UAE minister urges more funds for climate battle

The head of the upcoming U.N. global climate summit, Sultan al-Jaber, has called for increased availability of funds to combat climate change in the Caribbean. Al-Jaber, who is also the United Arab Emirates’ minister of industry, spoke during a regional meeting in Barbados, addressing leaders from the 15-member trade bloc known as Caricom.

Highlighting the severe climate impacts faced by island nations, al-Jaber noted that high costs have hindered these nations from swiftly adopting renewable energy solutions. “The peoples of the Caribbean have been on the front lines of climate change for longer than most,” he asserted, describing their experience as an “early warning system for the rest of the world.”

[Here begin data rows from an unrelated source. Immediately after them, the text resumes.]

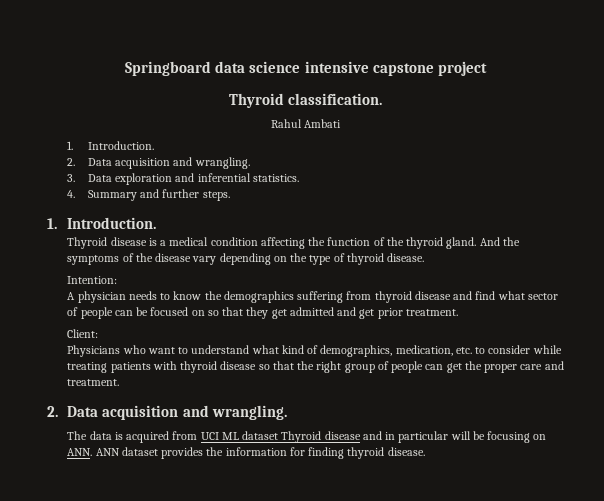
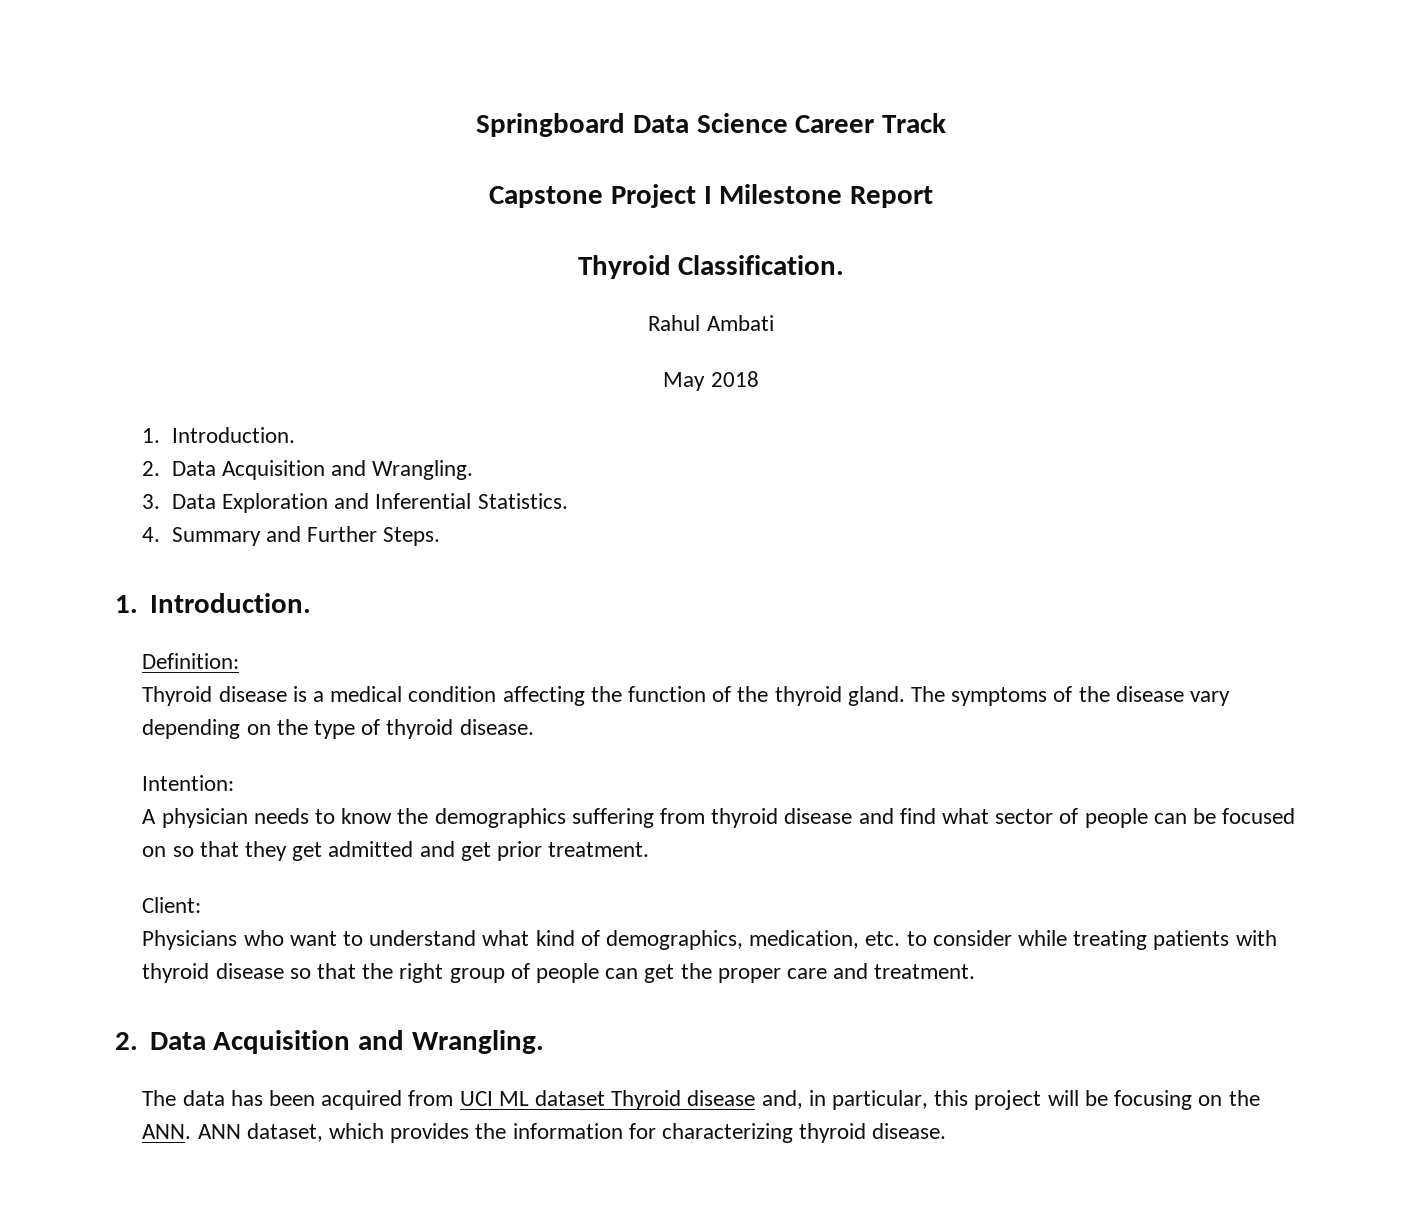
[215,61,487,76] [228,93,383,108] data science intensive capstone project // Thyroid classification. -> [632,113,947,133] [488,184,934,208] [577,255,845,279] Data Science Career Track // Capstone Project I Milestone Report // Thyroid Classification.
(342, 123) none -> [663,371,759,391] // May 2018
[115,157,250,169] acquisition and wrangling. -> [222,460,474,480] Acquisition and Wrangling.
[115,173,299,185] exploration and inferential statistics. -> [222,493,568,513] Exploration and Inferential Statistics.
[162,189,230,201] [47,217,157,229] further steps. // 1. Introduction. -> [307,526,441,546] [115,593,311,613] [142,653,240,669] Further Steps. // 1. Introduction. // Definition:
[479,237,520,246] And the -> [911,686,946,702] The
[102,405,287,420] acquisition and wrangling. -> [213,1030,544,1054] Acquisition and Wrangling.
[114,432,123,440] is -> [230,1090,315,1106] has been
[362,431,449,443] and in particular -> [761,1090,1042,1110] and, in particular, this project
(547, 437) none -> [1228,1090,1260,1106] the
[121,447,158,456] dataset -> [246,1123,384,1142] dataset, which
[308,447,345,459] finding -> [662,1123,794,1143] characterizing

He also stressed the importance of closing the climate finance gap as a priority ahead of the COP28 summit scheduled for December in Dubai. This call for financial support comes on the same day that the U.S. National Oceanic and Atmospheric Administration (NOAA) escalated its prediction for the Atlantic hurricane season from near-normal to above-normal due to record sea surface temperatures. The prediction now includes 14 to 21 named storms, with two to five major hurricanes.

With five tropical storms having already formed this year, marking an unusually active start to the hurricane season, al-Jaber highlighted the Caribbean’s acute awareness of “the human and economic costs of too little finance for climate adaptation and resilience.”

The meeting also acknowledged the efforts of Barbados Prime Minister Mia Mottley, who initiated a plan known as the Bridgetown Initiative. This proposal aims to simplify the process for developing nations to combat global warming and defer debt payments in the wake of natural disasters. Supporters of the plan believe it could potentially release $1 trillion in climate financing.

In a related development, Mottley announced on Wednesday that her administration would establish a legacy fund to assist Barbados in its battle against climate change. Her announcement resonated with al-Jaber’s call to action, emphasizing the urgent need for financial resources in the Caribbean region to mitigate the severe consequences of climate change.